• _What is being asked_
Starting at the first line, copy the data below through to the end, exactly.

• _Data in this exercise_
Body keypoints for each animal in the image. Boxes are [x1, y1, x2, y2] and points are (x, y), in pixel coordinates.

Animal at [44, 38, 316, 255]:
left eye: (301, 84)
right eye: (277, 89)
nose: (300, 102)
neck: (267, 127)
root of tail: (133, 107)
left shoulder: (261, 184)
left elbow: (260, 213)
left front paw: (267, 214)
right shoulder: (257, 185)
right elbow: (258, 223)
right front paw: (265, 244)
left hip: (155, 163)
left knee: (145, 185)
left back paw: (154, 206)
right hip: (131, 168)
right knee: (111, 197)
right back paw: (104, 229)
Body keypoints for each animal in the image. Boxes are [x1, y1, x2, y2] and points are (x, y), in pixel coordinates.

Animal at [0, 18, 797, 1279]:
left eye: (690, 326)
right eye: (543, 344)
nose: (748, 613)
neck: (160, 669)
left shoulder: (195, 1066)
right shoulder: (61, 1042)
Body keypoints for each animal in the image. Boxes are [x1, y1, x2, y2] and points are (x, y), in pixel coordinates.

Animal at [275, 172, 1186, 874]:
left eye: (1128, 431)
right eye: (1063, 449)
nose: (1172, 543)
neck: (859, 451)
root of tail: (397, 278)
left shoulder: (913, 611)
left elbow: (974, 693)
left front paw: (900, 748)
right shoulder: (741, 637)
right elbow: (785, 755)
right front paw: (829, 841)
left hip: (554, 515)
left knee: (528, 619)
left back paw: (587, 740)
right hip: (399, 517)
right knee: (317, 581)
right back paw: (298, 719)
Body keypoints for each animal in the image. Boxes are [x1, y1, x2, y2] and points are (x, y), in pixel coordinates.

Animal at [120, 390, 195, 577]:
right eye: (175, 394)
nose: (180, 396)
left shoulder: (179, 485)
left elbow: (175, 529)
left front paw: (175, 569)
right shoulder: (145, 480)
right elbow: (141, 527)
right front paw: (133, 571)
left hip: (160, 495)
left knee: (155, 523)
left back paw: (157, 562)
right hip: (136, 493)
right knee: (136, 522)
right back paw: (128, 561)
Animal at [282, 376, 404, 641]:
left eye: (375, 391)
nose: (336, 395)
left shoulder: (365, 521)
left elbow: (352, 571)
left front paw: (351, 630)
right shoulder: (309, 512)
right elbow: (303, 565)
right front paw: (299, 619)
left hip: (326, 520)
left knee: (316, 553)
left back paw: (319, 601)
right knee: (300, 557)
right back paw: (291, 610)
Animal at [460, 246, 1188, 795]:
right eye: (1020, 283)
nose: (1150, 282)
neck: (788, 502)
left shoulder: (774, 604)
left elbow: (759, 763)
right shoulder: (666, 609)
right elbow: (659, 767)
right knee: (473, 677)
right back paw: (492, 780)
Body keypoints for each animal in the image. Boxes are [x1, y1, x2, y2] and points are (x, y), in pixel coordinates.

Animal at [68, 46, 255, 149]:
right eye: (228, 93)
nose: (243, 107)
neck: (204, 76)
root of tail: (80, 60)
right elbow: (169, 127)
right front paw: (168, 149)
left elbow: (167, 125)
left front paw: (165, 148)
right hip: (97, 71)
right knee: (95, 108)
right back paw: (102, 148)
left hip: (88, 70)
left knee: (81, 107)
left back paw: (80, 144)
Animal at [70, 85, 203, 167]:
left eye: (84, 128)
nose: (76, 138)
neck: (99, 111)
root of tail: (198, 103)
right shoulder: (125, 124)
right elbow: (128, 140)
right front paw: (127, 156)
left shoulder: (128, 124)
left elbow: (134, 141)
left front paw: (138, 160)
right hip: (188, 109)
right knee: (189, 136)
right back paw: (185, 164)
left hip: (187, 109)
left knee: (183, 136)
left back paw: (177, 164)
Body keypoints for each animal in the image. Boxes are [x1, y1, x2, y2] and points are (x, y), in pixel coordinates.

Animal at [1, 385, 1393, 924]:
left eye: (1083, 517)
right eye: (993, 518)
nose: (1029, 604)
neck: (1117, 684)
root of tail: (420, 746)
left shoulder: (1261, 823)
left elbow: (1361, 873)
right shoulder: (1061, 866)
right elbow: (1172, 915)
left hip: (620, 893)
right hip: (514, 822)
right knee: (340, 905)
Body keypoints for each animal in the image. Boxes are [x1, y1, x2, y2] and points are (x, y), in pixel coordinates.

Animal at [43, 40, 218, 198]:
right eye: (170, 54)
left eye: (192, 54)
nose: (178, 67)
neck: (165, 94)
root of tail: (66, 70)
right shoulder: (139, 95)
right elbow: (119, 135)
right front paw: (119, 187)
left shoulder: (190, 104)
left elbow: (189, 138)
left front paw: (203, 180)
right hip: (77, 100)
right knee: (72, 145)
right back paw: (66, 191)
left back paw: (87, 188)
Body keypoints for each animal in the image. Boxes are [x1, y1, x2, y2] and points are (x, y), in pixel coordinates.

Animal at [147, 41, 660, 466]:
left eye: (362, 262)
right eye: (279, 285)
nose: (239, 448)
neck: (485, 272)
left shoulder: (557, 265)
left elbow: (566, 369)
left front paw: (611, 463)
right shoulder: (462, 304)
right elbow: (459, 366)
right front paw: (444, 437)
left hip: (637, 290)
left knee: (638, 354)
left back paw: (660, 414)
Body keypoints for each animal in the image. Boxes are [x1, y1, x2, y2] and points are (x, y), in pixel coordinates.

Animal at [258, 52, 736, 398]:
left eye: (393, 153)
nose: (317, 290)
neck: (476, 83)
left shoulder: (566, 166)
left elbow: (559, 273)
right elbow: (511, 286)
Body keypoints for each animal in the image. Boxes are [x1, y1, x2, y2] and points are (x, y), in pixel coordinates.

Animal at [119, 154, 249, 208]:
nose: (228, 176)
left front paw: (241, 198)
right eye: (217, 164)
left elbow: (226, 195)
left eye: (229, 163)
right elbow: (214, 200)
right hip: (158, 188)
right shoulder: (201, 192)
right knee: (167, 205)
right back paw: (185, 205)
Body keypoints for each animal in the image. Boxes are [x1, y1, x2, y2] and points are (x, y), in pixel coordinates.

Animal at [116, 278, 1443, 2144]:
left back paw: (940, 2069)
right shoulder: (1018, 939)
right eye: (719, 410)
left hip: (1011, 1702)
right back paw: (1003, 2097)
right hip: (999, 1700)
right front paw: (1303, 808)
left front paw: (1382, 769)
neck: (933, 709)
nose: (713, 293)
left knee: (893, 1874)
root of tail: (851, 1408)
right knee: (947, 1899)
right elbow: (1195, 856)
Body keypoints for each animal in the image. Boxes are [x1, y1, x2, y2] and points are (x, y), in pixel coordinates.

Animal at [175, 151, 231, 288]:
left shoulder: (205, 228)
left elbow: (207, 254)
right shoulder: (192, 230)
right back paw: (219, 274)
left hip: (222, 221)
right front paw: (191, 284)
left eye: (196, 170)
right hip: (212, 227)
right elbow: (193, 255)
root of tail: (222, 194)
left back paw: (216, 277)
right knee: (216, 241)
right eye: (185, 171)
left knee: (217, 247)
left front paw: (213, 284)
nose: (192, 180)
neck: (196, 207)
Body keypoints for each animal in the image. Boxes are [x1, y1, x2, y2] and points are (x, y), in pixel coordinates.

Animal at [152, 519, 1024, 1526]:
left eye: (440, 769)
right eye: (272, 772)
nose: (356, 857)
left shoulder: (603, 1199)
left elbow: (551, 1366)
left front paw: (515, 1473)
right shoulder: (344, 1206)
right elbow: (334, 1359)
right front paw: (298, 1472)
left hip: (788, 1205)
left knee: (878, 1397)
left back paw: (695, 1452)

• _Reply_
Body keypoints for each animal in the image. Boxes are [x1, y1, x2, y2] and points are (x, y), in pixel coordinates.

Animal at [44, 38, 316, 255]:
left eye: (301, 84)
right eye: (277, 89)
nose: (300, 102)
neck: (267, 127)
root of tail: (133, 107)
left shoulder: (261, 184)
left elbow: (260, 213)
left front paw: (267, 214)
right shoulder: (257, 185)
right elbow: (258, 223)
right front paw: (265, 244)
left hip: (155, 163)
left knee: (145, 185)
left back paw: (154, 206)
right hip: (131, 168)
right knee: (111, 197)
right back paw: (104, 229)
Body keypoints for each animal in the image. Boxes are [x1, y1, x2, y2] and points are (x, y), in pixel coordinates.

Animal at [0, 18, 797, 1279]:
left eye: (690, 326)
right eye: (543, 344)
nose: (748, 613)
neck: (160, 669)
left shoulder: (195, 1066)
right shoulder: (61, 1042)
Body keypoints for each animal in the image. Boxes are [x1, y1, x2, y2] and points are (x, y), in pixel coordinates.

Animal at [275, 172, 1186, 874]:
left eye: (1128, 431)
right eye: (1063, 449)
nose: (1172, 543)
neck: (859, 451)
root of tail: (397, 278)
left shoulder: (913, 611)
left elbow: (974, 693)
left front paw: (900, 748)
right shoulder: (741, 637)
right elbow: (785, 755)
right front paw: (829, 841)
left hip: (554, 515)
left knee: (528, 619)
left back paw: (587, 740)
right hip: (399, 517)
right knee: (317, 581)
right back paw: (298, 719)
Body keypoints for each animal in the image. Boxes are [x1, y1, x2, y2] and points are (x, y), in pixel coordinates.

Animal at [120, 390, 195, 577]:
right eye: (175, 394)
nose: (180, 396)
left shoulder: (179, 485)
left elbow: (175, 529)
left front paw: (175, 569)
right shoulder: (145, 480)
right elbow: (141, 527)
right front paw: (133, 571)
left hip: (160, 495)
left knee: (155, 523)
left back paw: (157, 562)
right hip: (136, 493)
right knee: (136, 522)
right back paw: (128, 561)
Animal at [282, 376, 404, 641]:
left eye: (375, 391)
nose: (336, 395)
left shoulder: (365, 521)
left elbow: (352, 571)
left front paw: (351, 630)
right shoulder: (309, 512)
right elbow: (303, 565)
right front paw: (299, 619)
left hip: (326, 520)
left knee: (316, 553)
left back paw: (319, 601)
right knee: (300, 557)
right back paw: (291, 610)
Animal at [460, 246, 1188, 795]:
right eye: (1020, 283)
nose: (1150, 282)
neck: (788, 502)
left shoulder: (774, 604)
left elbow: (759, 763)
right shoulder: (666, 609)
right elbow: (659, 767)
right knee: (473, 677)
right back paw: (492, 780)
Body keypoints for each animal in the image. Boxes are [x1, y1, x2, y2] and points are (x, y), in pixel coordinates.

Animal at [68, 46, 255, 149]:
right eye: (228, 93)
nose: (243, 107)
neck: (204, 76)
root of tail: (80, 60)
right elbow: (169, 127)
right front paw: (168, 149)
left elbow: (167, 125)
left front paw: (165, 148)
right hip: (97, 71)
right knee: (95, 108)
right back paw: (102, 148)
left hip: (88, 70)
left knee: (81, 107)
left back paw: (80, 144)
Animal at [70, 85, 203, 167]:
left eye: (84, 128)
nose: (76, 138)
neck: (99, 111)
root of tail: (198, 103)
right shoulder: (125, 124)
right elbow: (128, 140)
right front paw: (127, 156)
left shoulder: (128, 124)
left elbow: (134, 141)
left front paw: (138, 160)
right hip: (188, 109)
right knee: (189, 136)
right back paw: (185, 164)
left hip: (187, 109)
left knee: (183, 136)
left back paw: (177, 164)
Body keypoints for each animal in the image. Boxes are [x1, y1, x2, y2] and points are (x, y), in pixel coordinates.

Animal at [1, 385, 1393, 924]:
left eye: (1083, 517)
right eye: (993, 518)
nose: (1029, 604)
neck: (1117, 684)
root of tail: (420, 746)
left shoulder: (1261, 823)
left elbow: (1361, 873)
right shoulder: (1061, 866)
right elbow: (1172, 915)
left hip: (620, 893)
right hip: (514, 822)
right knee: (340, 905)
Body keypoints for each animal in the image. Boxes are [x1, y1, x2, y2] and points are (x, y), in pixel coordinates.

Animal at [43, 40, 218, 198]:
right eye: (170, 54)
left eye: (192, 54)
nose: (178, 67)
neck: (165, 94)
root of tail: (66, 70)
right shoulder: (139, 95)
right elbow: (119, 135)
right front paw: (119, 187)
left shoulder: (190, 104)
left elbow: (189, 138)
left front paw: (203, 180)
right hip: (77, 100)
right knee: (72, 145)
right back paw: (66, 191)
left back paw: (87, 188)
Body keypoints for each animal in the image. Boxes are [x1, y1, x2, y2] and points are (x, y), in pixel coordinates.

Animal at [147, 41, 660, 466]:
left eye: (362, 262)
right eye: (279, 285)
nose: (239, 448)
neck: (485, 272)
left shoulder: (557, 265)
left elbow: (566, 369)
left front paw: (611, 463)
right shoulder: (462, 304)
right elbow: (459, 366)
right front paw: (444, 437)
left hip: (637, 290)
left knee: (638, 354)
left back paw: (660, 414)
Body keypoints for each animal in the image. Boxes are [x1, y1, x2, y2] and points are (x, y), in pixel coordinates.

Animal at [258, 52, 736, 398]:
left eye: (393, 153)
nose: (317, 290)
neck: (476, 83)
left shoulder: (566, 166)
left elbow: (559, 273)
right elbow: (511, 286)
Body keypoints for each animal in the image. Boxes are [x1, y1, x2, y2] and points are (x, y), in pixel coordinates.

Animal at [119, 154, 249, 208]:
nose: (228, 176)
left front paw: (241, 198)
right eye: (217, 164)
left elbow: (226, 195)
left eye: (229, 163)
right elbow: (214, 200)
right hip: (158, 188)
right shoulder: (201, 192)
right knee: (167, 205)
right back paw: (185, 205)
Body keypoints for each animal in the image. Boxes are [x1, y1, x2, y2] and points are (x, y), in pixel coordinates.

Animal at [116, 278, 1443, 2144]:
left back paw: (940, 2069)
right shoulder: (1018, 939)
right eye: (719, 410)
left hip: (1011, 1702)
right back paw: (1003, 2097)
right hip: (999, 1700)
right front paw: (1303, 808)
left front paw: (1382, 769)
neck: (933, 709)
nose: (713, 293)
left knee: (893, 1874)
root of tail: (851, 1408)
right knee: (947, 1899)
right elbow: (1195, 856)
Body keypoints for each animal in the image. Boxes are [x1, y1, x2, y2] and points are (x, y), in pixel coordinates.

Animal at [175, 151, 231, 288]:
left shoulder: (205, 228)
left elbow: (207, 254)
right shoulder: (192, 230)
right back paw: (219, 274)
left hip: (222, 221)
right front paw: (191, 284)
left eye: (196, 170)
right hip: (212, 227)
right elbow: (193, 255)
root of tail: (222, 194)
left back paw: (216, 277)
right knee: (216, 241)
right eye: (185, 171)
left knee: (217, 247)
left front paw: (213, 284)
nose: (192, 180)
neck: (196, 207)
Body keypoints for each animal in the image. Boxes are [x1, y1, x2, y2] and points are (x, y), in pixel coordinates.

Animal at [152, 519, 1024, 1526]:
left eye: (440, 769)
right eye: (272, 772)
nose: (356, 857)
left shoulder: (603, 1199)
left elbow: (551, 1366)
left front paw: (515, 1473)
right shoulder: (344, 1206)
right elbow: (334, 1359)
right front paw: (298, 1472)
left hip: (788, 1205)
left knee: (878, 1397)
left back paw: (695, 1452)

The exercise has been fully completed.